== Do this ==
Repeat every line of the items below word for word, but leave the pictures out of your answer.

══ Material supplied

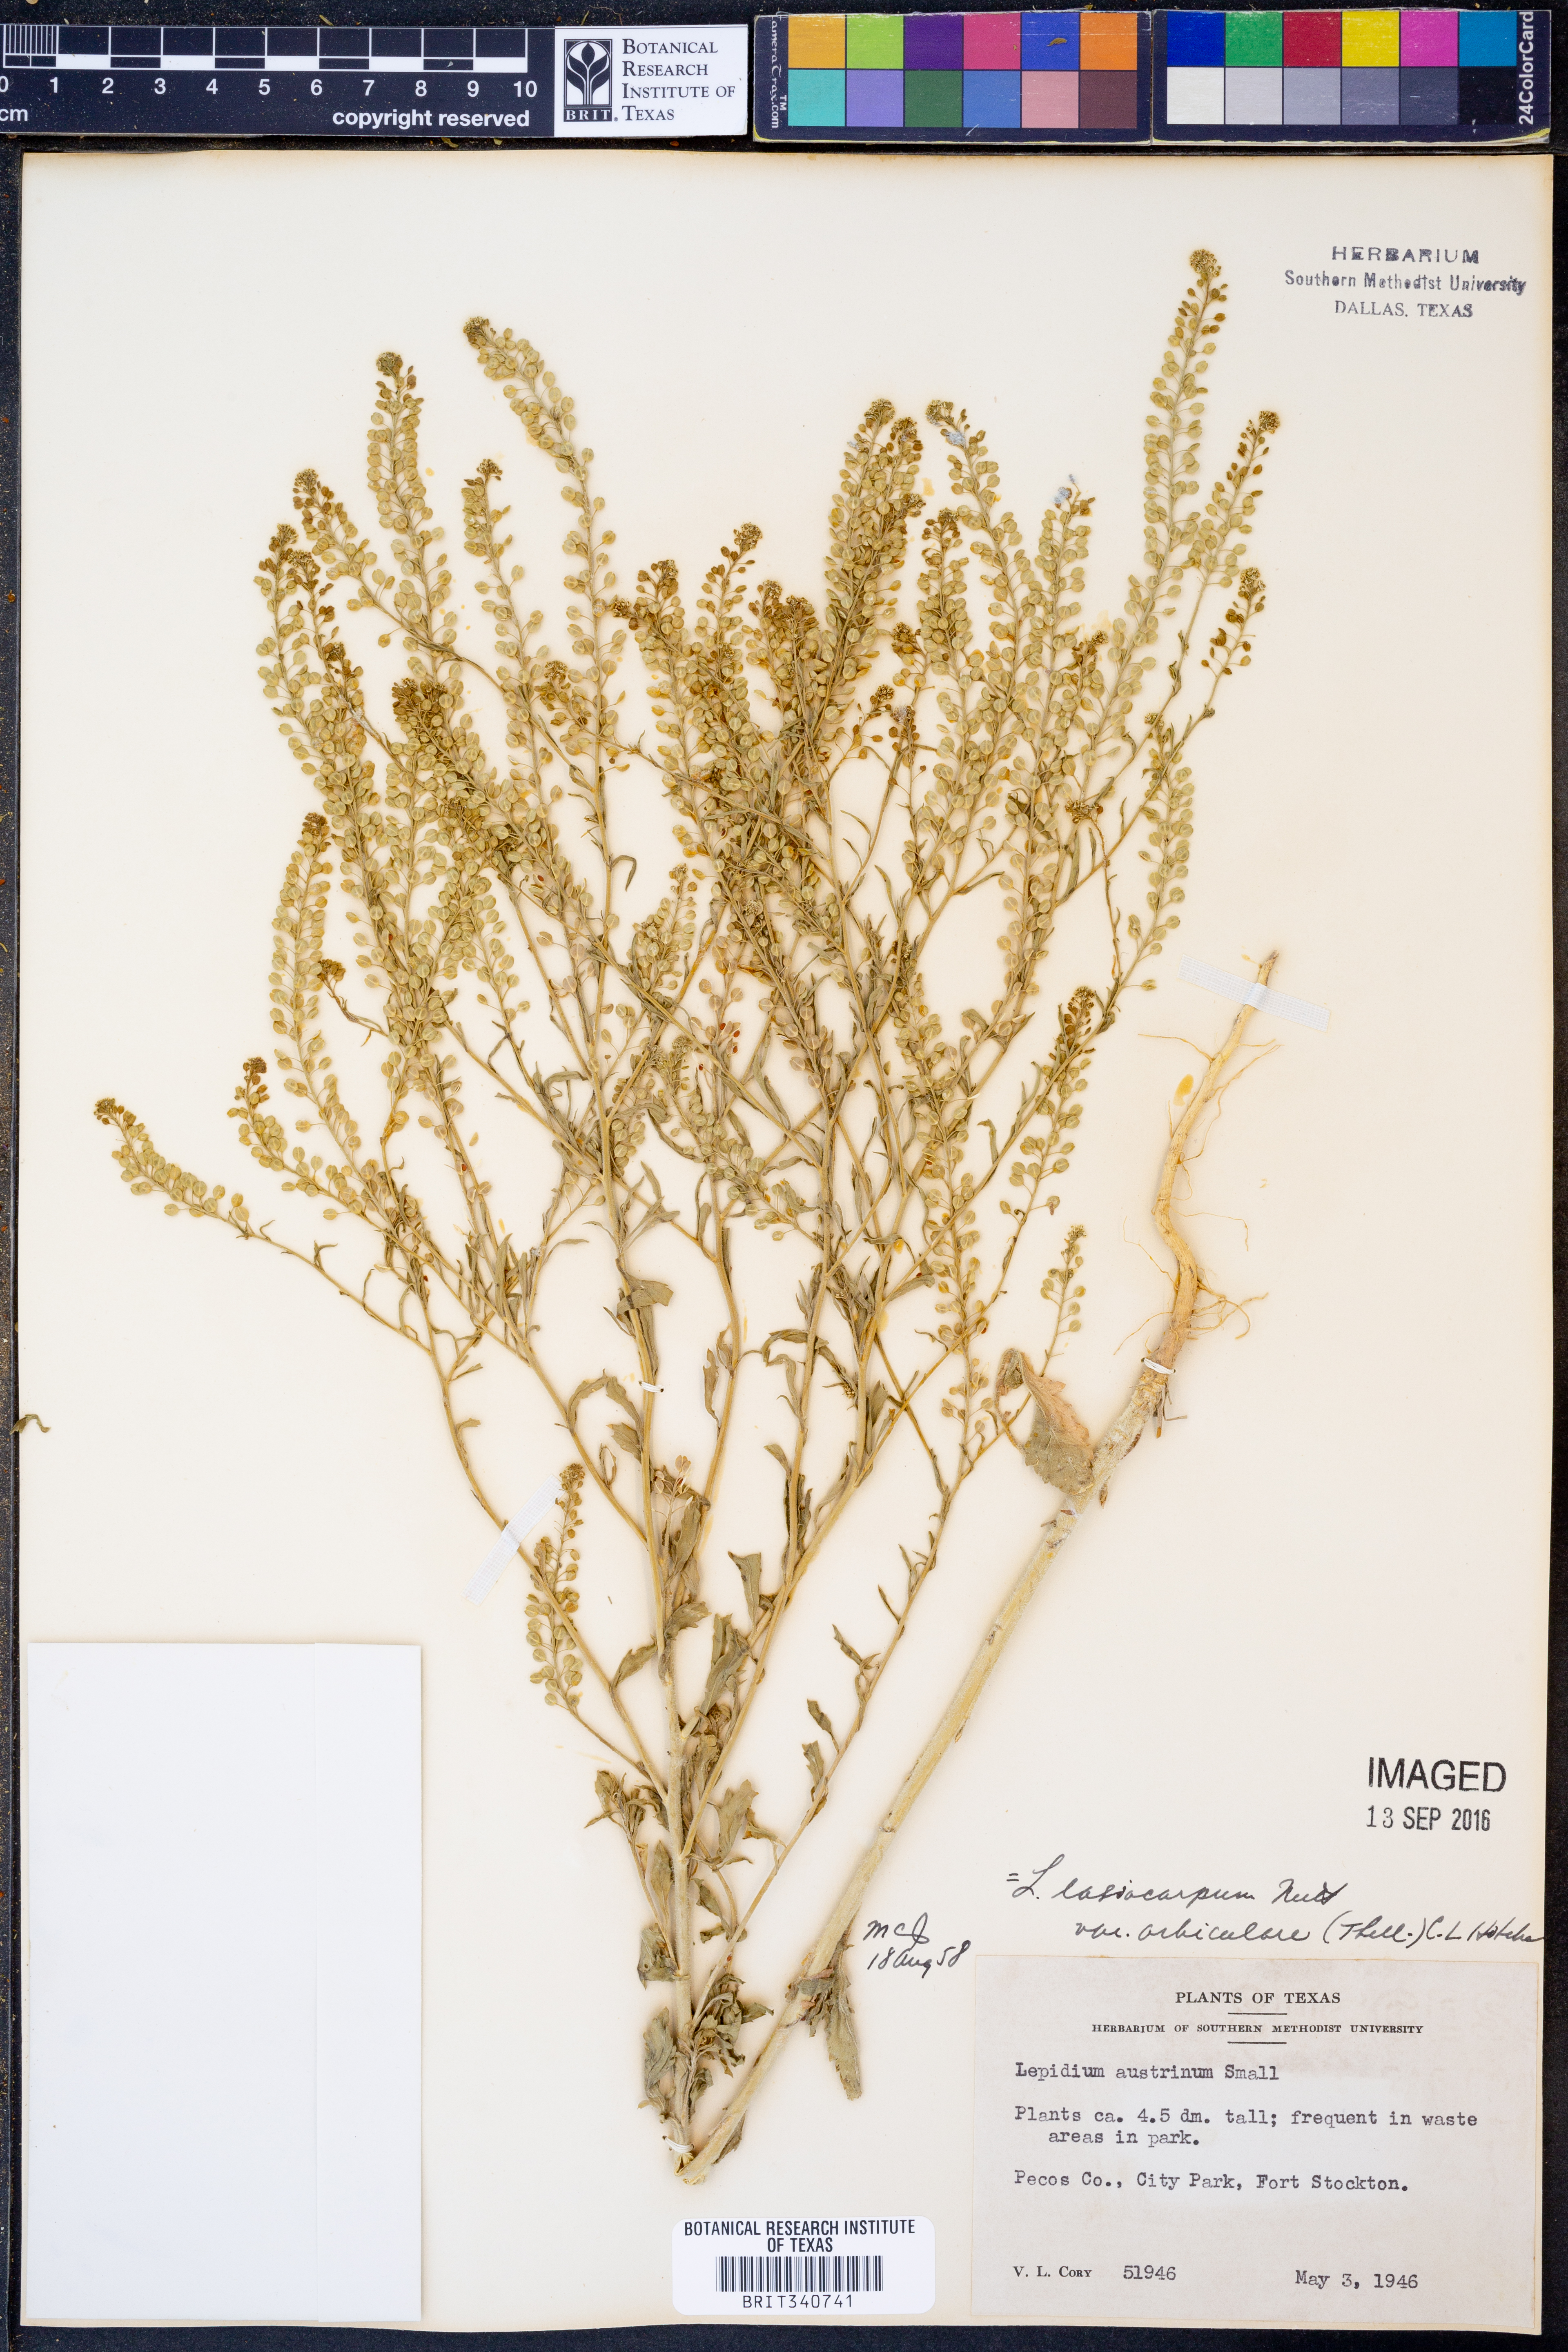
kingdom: Plantae
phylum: Tracheophyta
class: Magnoliopsida
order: Brassicales
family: Brassicaceae
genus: Lepidium
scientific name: Lepidium austrinum
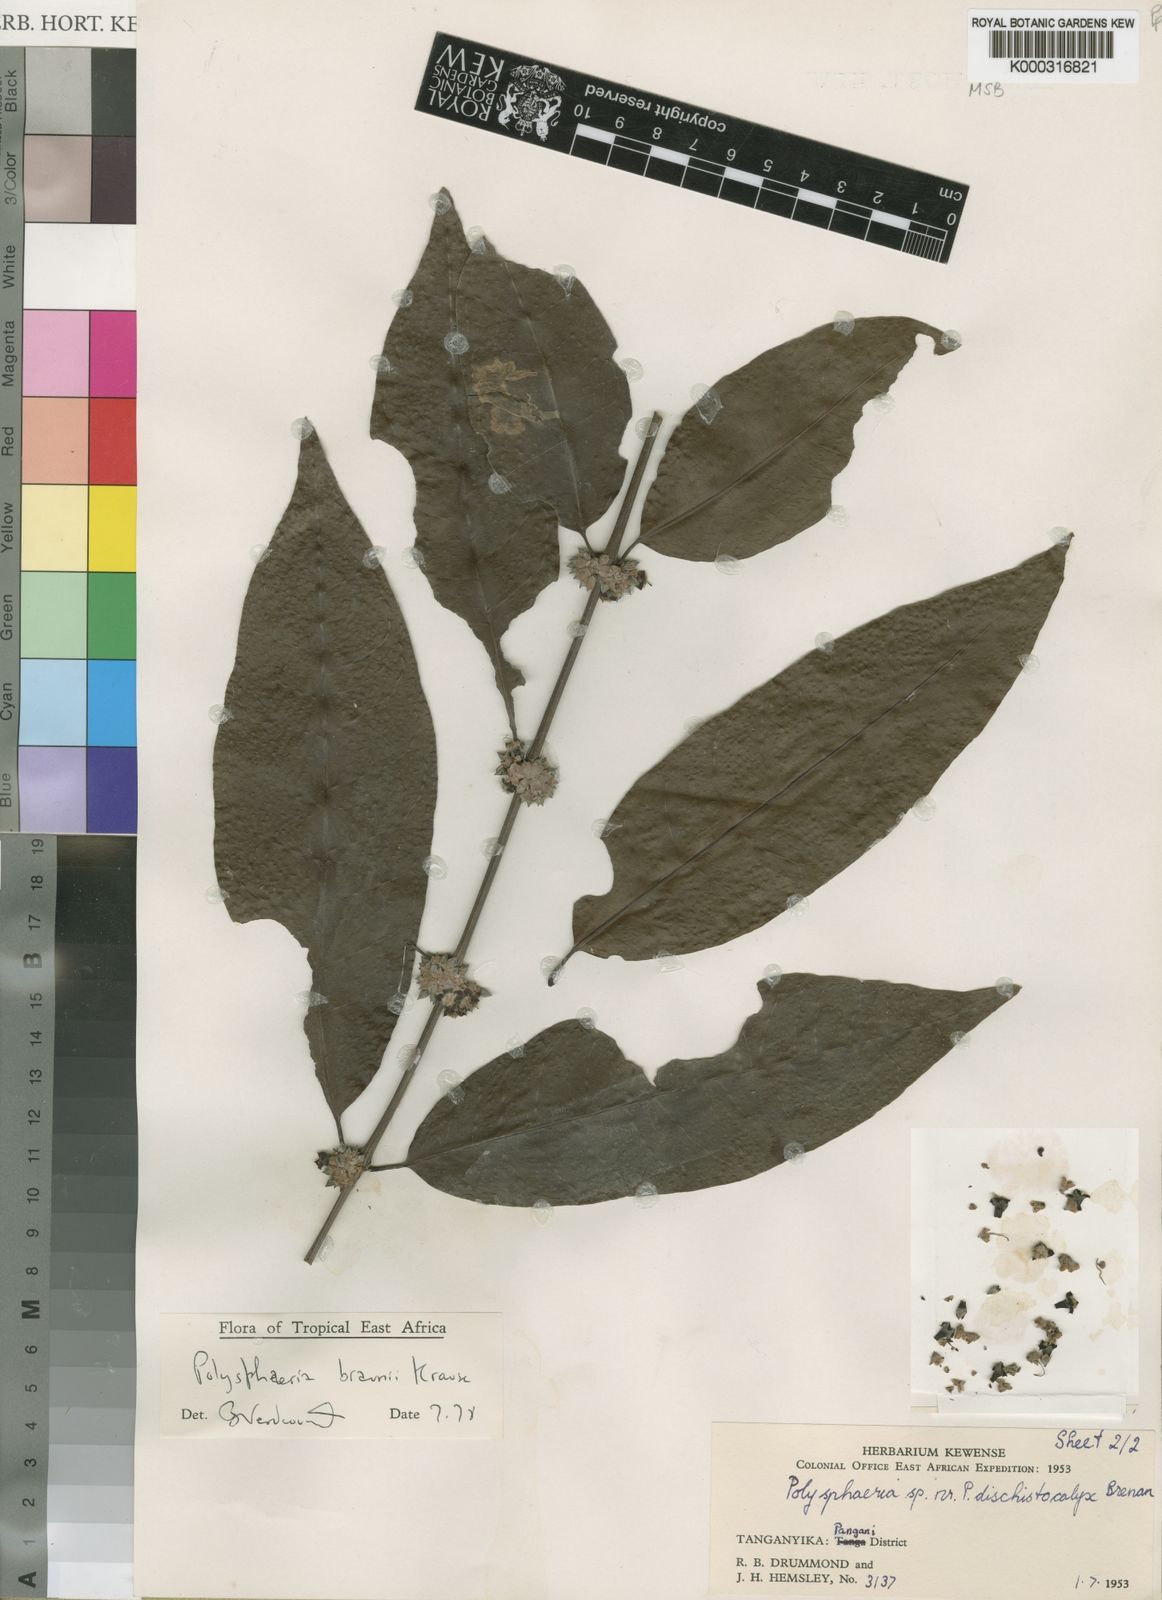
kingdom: Plantae
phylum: Tracheophyta
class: Magnoliopsida
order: Gentianales
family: Rubiaceae
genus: Polysphaeria
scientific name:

════

== Written answer ==
kingdom: Plantae
phylum: Tracheophyta
class: Magnoliopsida
order: Brassicales
family: Brassicaceae
genus: Lepidium
scientific name: Lepidium austrinum
kingdom: Plantae
phylum: Tracheophyta
class: Magnoliopsida
order: Gentianales
family: Rubiaceae
genus: Polysphaeria
scientific name:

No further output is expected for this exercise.